円堂都司昭がBABYMETAL武道館公演を考察
キャンディーズからBABYMETALまで 「アイドルとロック/メタル」の40年史を読み解く
初めて首にコルセットをした。BABYMETAL初の武道館公演の1日目、「赤い夜 LEGEND “巨大コルセット祭り” ~天下一メタル武道会~」で、コルセット着用を義務づけられた観客の1人になったのである。記憶に残る熱演だった。
昨年末の幕張メッセ公演も見たが、あの時は巨大女神像や十字架への磔という演出が凄かった半面、骨バンドによるエア演奏が大半を占め、白塗りの神バンドによる生演奏は多くなかった。BABYMETALがヘヴィ・メタルであることを掲げている以上、大会場のライヴでは生演奏の音圧がもっと欲しいと思った。
その点、武道館では魔法陣風のステージが中央に組まれ、炎が上がることはあったものの、大がかりなセットや演出はなかった。その代わり、神バンドが冒頭から登場し、“ライヴ”感を前面に出した。終盤でのYUIMETALのステージ落下にはひやりとしたが、ラストの「イジメ、ダメ、ゼッタイ」で無事にまた踊っている姿を見て本当にほっとした。全体的には、SU-METALの真っ直ぐな歌声、YUIMETALとMOAMETALの可愛らしいパフォーマンスが光るよいライヴだった。翌日の武道館で、彼女たちが海外へ武者修行の旅に出ると発表されたことも喜ばしい。
武道館といえば、ディープ・パープルが名盤『ライヴ・イン・ジャパン』(1972年)のジャケットに武道館公演の写真を使って以来、ハード・ロック/ヘヴィ・メタルの一つの聖地になっている。その場所にBABYMETALが出演したことに感慨を覚える。
BABYMETALはアイドルとメタルの融合をコンセプトにしているが、日本の女性アイドルとメタルの関係を考えた場合、70年代のキャンディーズがパープルの「ブラック・ナイト」をカヴァーしていたことが思い出される。これは、洋楽への憧れがまだ強かった時代に、キャンディーズがあれこれ外国曲をとりあげたなかの1曲だった。

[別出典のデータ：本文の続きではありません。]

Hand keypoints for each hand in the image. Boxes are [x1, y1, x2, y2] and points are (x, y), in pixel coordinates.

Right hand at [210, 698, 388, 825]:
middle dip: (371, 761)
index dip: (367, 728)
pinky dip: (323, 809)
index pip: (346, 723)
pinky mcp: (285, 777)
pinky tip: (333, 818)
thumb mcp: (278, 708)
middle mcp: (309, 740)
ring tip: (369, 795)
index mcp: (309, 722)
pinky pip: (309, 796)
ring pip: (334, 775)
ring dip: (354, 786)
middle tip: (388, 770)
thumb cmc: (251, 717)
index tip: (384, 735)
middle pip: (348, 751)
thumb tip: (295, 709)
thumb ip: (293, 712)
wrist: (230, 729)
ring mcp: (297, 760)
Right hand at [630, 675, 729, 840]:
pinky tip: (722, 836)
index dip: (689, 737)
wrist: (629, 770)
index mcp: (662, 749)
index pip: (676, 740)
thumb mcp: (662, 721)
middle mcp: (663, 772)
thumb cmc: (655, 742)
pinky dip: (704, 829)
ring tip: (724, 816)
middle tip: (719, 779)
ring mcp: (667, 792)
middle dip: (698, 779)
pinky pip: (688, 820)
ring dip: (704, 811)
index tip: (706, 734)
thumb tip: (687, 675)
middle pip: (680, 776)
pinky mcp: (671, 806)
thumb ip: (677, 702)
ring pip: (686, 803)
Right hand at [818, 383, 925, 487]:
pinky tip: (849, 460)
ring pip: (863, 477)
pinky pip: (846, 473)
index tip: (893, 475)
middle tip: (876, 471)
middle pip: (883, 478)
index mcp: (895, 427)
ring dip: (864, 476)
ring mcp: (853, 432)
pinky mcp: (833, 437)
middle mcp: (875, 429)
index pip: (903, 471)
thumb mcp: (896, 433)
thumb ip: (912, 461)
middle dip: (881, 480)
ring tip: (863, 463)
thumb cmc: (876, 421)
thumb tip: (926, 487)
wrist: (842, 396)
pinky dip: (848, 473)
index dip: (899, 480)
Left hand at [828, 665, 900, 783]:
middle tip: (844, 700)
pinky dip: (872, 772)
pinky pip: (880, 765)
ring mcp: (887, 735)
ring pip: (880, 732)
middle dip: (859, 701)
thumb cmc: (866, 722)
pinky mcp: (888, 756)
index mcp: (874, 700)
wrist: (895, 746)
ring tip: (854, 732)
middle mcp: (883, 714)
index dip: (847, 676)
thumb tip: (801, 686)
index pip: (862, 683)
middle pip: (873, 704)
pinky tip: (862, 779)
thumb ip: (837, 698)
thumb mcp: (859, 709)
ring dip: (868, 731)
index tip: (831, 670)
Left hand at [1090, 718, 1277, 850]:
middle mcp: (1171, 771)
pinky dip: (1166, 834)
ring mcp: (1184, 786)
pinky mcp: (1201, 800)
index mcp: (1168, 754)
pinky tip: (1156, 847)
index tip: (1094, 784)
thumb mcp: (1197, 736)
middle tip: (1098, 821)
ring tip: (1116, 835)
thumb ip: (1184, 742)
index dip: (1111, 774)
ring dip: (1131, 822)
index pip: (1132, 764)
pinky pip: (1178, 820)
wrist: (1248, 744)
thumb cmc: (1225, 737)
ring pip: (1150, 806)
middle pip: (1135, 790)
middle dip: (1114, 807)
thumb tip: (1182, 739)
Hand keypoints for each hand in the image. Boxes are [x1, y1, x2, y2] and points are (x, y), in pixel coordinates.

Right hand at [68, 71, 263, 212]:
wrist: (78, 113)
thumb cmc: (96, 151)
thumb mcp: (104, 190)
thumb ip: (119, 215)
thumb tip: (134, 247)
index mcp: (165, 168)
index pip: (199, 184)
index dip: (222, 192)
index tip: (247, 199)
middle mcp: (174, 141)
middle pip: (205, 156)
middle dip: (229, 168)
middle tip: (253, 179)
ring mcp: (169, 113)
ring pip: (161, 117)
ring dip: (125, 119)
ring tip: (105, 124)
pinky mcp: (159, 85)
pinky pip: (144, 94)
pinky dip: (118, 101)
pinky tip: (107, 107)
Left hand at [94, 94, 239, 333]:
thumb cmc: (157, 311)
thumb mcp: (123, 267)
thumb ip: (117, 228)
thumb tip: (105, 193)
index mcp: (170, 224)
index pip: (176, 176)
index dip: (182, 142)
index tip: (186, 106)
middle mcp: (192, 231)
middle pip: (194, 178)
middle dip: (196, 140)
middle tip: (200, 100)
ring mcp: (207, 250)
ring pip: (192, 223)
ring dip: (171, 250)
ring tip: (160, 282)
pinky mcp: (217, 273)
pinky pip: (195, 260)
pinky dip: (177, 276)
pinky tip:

女性アイドルの側が、ロックの要素を意識的にとりいれて成功した例で最初に思い浮かぶのは山口百恵だろう。「ロックンロール・ウィドウ」(80年)が典型的だが、彼女は作曲者にダウン・タウン・ブギウギ・バンドの宇崎竜童を迎え、ロック寄りのハードな曲で強い女を演じ、当時の他のアイドルと一線を画した。